**To-do item**
Please output the entries below from the line that contains "left: 14px;" through the final line, reproduced exactly and alone.

**Data for the task**
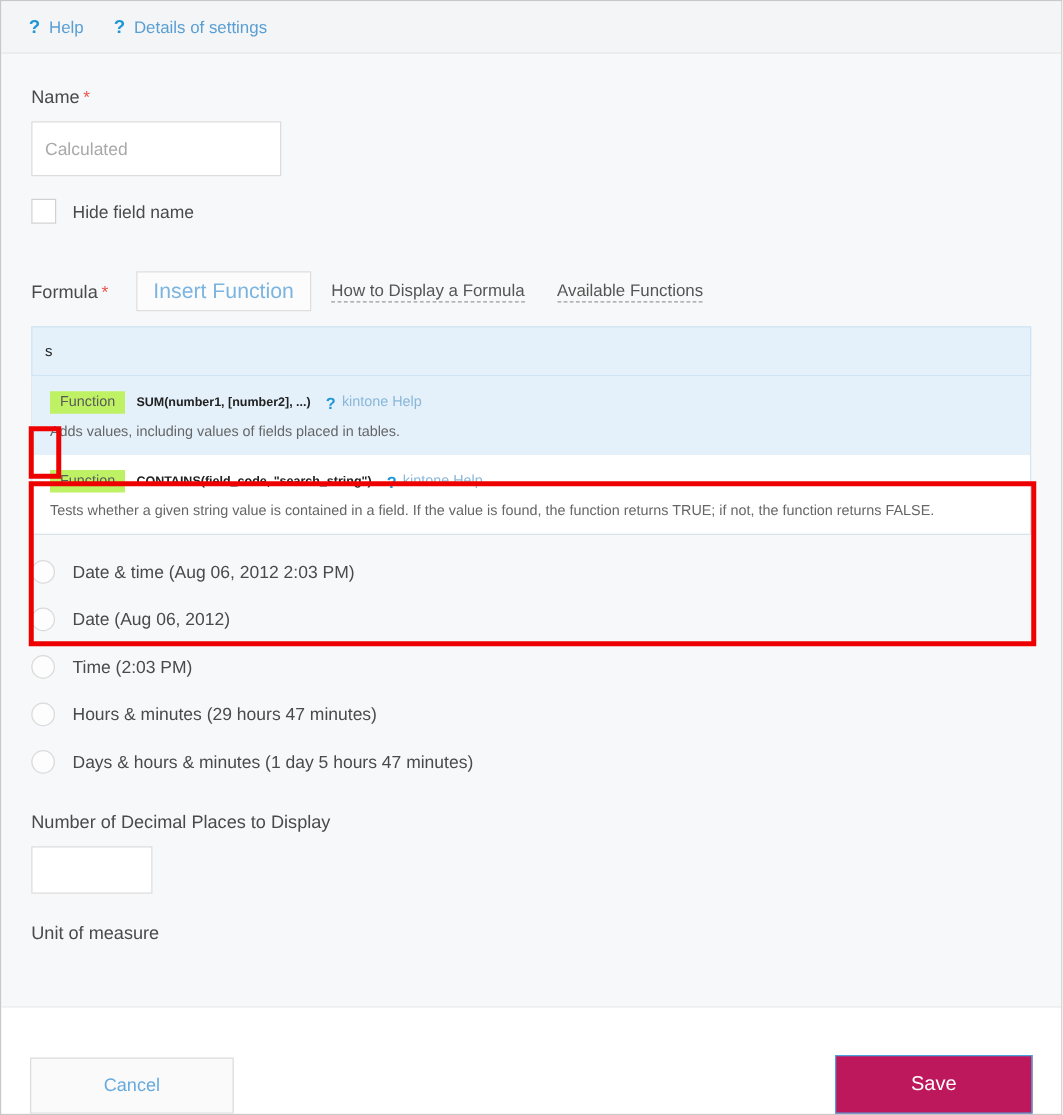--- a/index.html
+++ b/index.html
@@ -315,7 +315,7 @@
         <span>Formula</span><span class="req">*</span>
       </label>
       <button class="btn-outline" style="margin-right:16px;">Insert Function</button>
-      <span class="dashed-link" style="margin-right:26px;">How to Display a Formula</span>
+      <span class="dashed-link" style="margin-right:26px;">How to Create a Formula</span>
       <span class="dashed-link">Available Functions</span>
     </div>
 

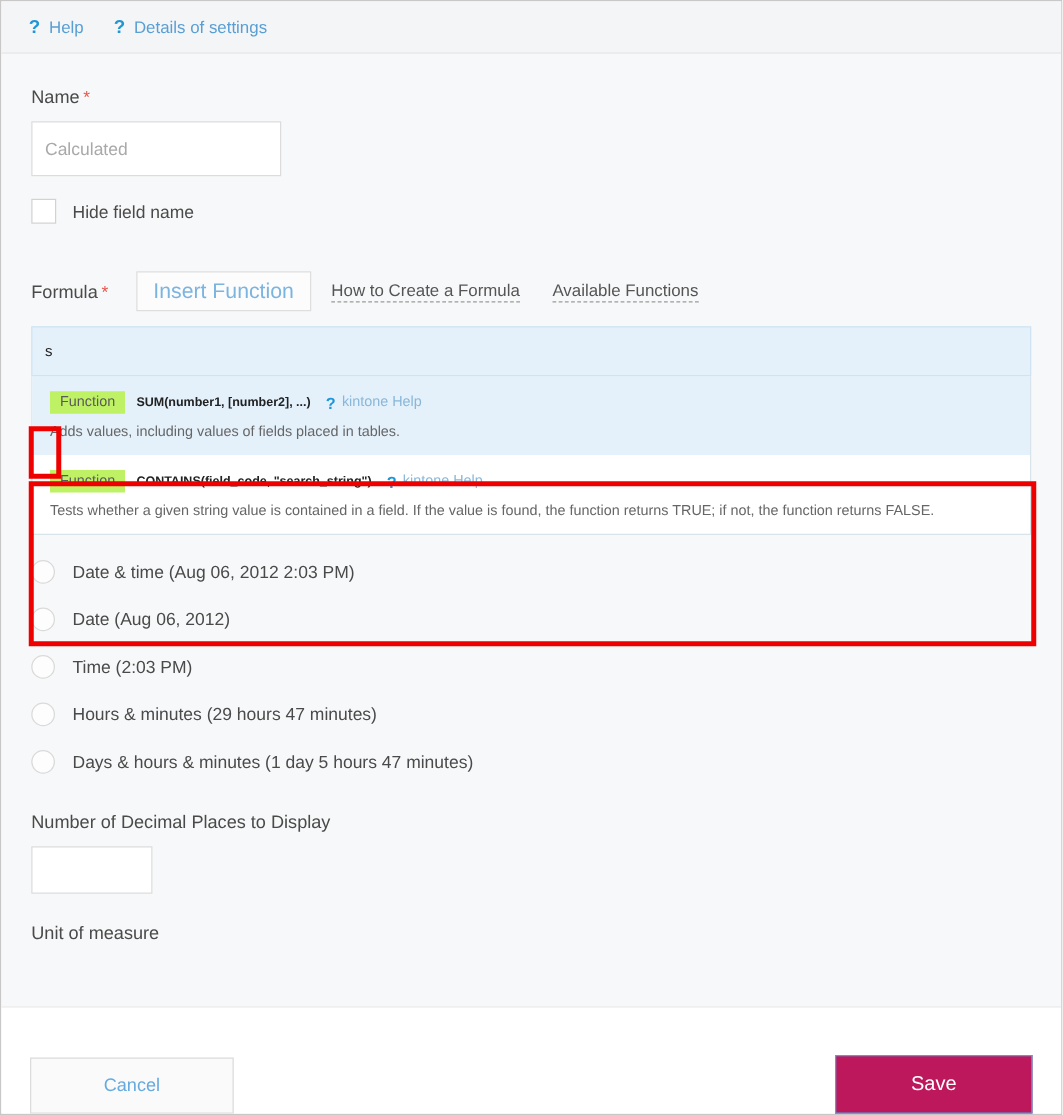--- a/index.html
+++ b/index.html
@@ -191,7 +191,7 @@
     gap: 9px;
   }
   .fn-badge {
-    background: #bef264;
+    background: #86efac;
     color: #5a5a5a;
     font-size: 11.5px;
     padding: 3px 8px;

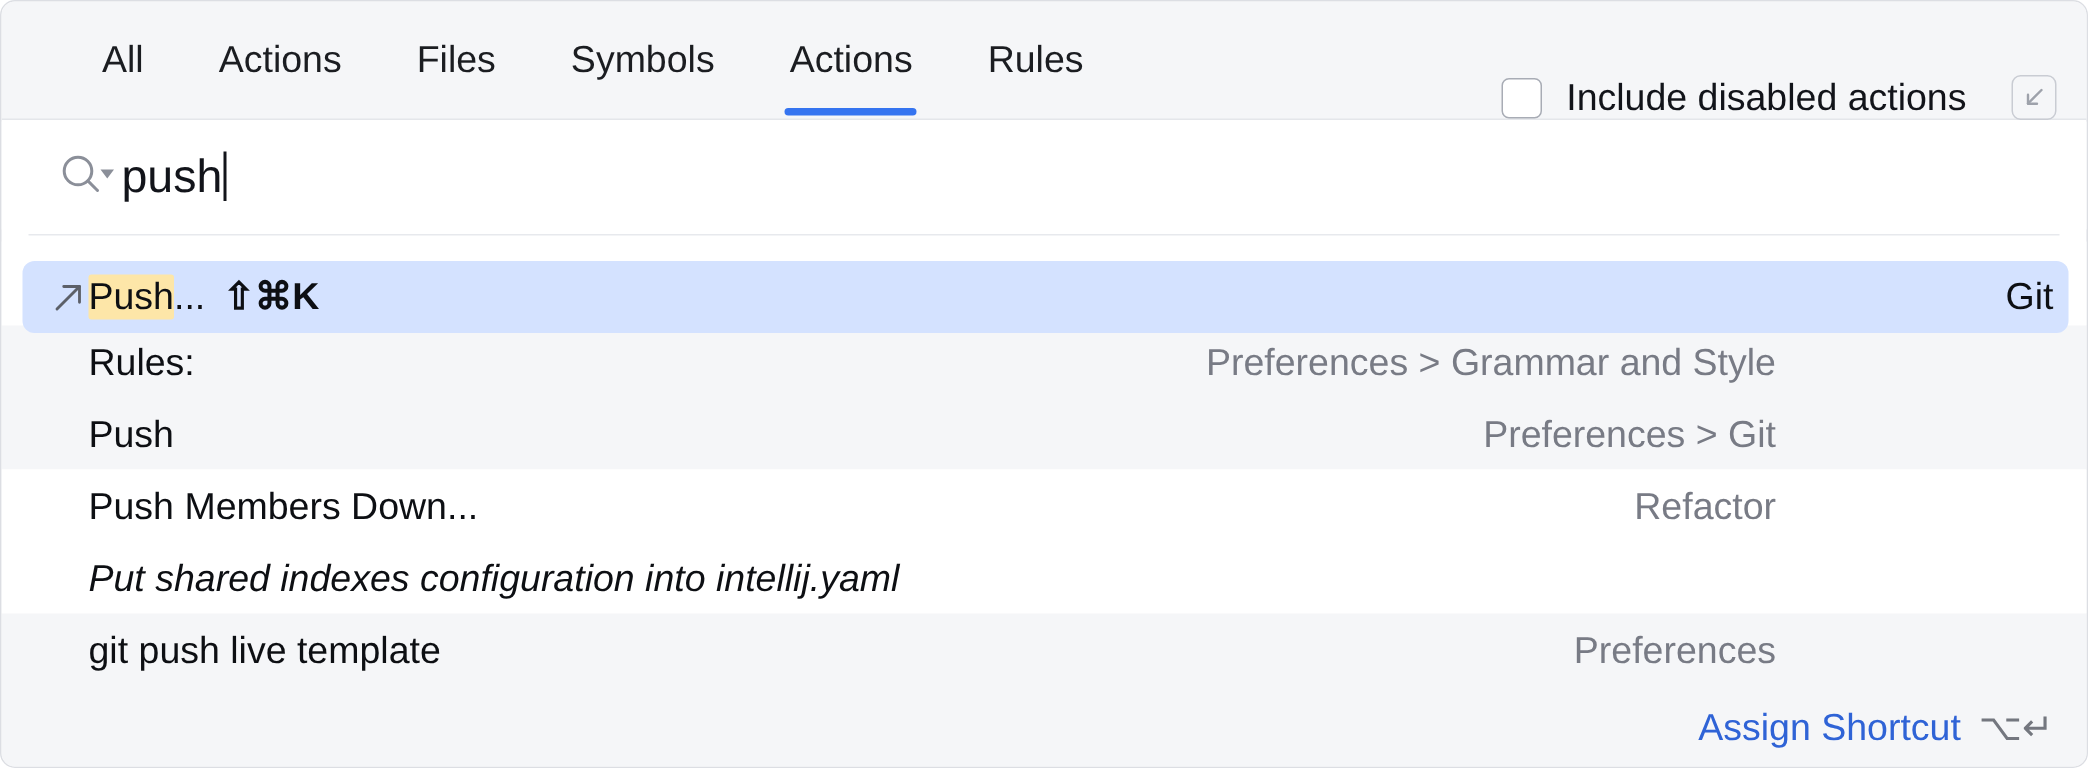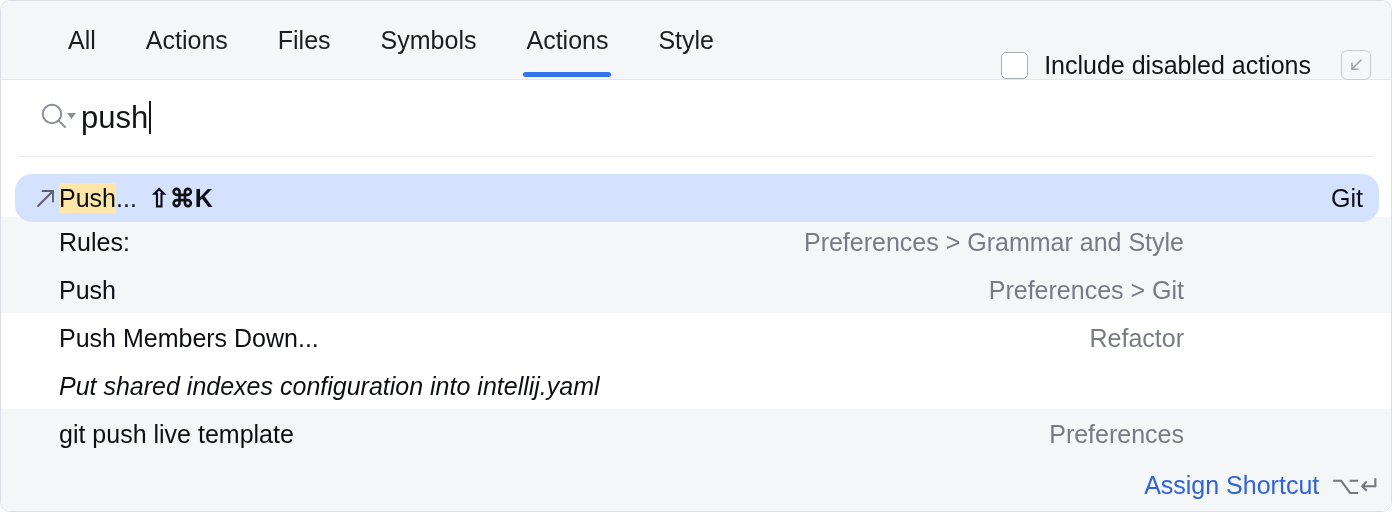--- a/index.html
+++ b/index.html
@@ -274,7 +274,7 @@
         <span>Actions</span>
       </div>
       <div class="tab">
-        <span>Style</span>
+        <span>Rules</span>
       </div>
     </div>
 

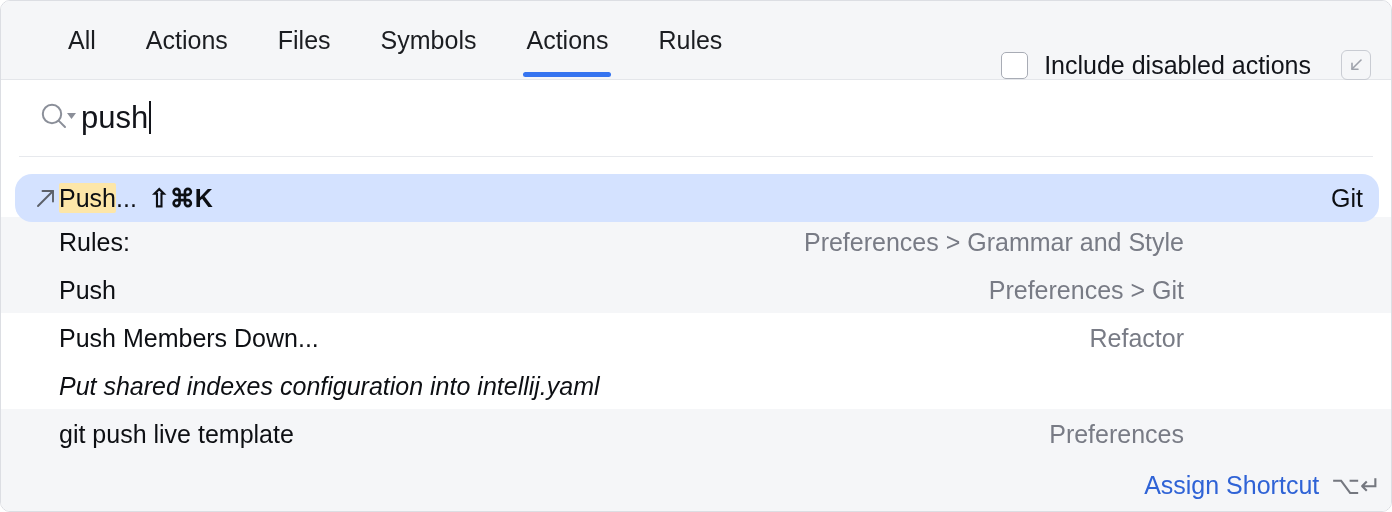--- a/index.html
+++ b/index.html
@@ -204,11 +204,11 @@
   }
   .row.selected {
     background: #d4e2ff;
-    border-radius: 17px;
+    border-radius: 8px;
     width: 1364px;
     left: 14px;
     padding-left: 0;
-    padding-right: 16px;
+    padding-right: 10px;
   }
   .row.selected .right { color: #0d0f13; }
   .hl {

**Your solution**
     left: 14px;
     padding-left: 0;
-    padding-right: 16px;
+    padding-right: 10px;
   }
   .row.selected .right { color: #0d0f13; }
   .hl {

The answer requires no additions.